Rather than worrying about what can go wrong, we start choosing to believe in what can go right.

Calm Is a Skill. Hope Is a Habit. Peace Is a Practice.

You can start today, right now:

Practice the 3Rs:

Regulate: Practice breath work or grounding exercises such as deep breathing, the 5-4-3-2-1 sensory exercise, or mindful walking.

Reconnect: Call a friend. Talk from the heart. Connection soothes the nervous system.

Reframe: Each time your mind whispers, “Something terrible could happen,” whisper, “Something peaceful could last.”

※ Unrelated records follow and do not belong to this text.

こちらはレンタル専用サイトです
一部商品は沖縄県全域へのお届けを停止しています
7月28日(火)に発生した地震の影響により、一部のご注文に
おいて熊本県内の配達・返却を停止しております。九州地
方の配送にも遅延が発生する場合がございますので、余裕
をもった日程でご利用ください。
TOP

For Leaders, Parents, Teachers, Professionals—Be the Voice That Grounds Others

You don’t have to have all the answers.

You simply need to provide these words:

“It’s okay to be scared.”

“You’re not alone.”

“Let’s think about what we can do.”

“We are safe at the moment.”

“Let’s stay aware—but not frightened.”

You might be a CEO, a teacher, a doctor, a student, or a homemaker—you can be the calm to someone else. Your own stability radiates out.

The World Needs Peace Architects—Not Politicians

Peace isn’t constructed solely on treaties—it’s constructed on trust. On empathy. On everyday human decisions to listen, forgive, and unite.

Let’s make peace more than a newspaper headline. Let it be a conversation in our homes, workplaces, classrooms, and communities.

“In every heart lies the seed of peace. Let’s water it with hope.”

“Peace begins when people are heard. Let’s listen before we speak.”

“We don’t just need peace talks—we need peace habits.”

You Matter in This Moment

To all of you reading this:

You are not helpless. You are not alone. You are not broken.

You are a beacon in a breakable world.

And even the tiniest candle can light the way for someone else through the darkness.

So remain vigilant. Remain compassionate. Remain optimistic. Be watchful—but don’t be fearful.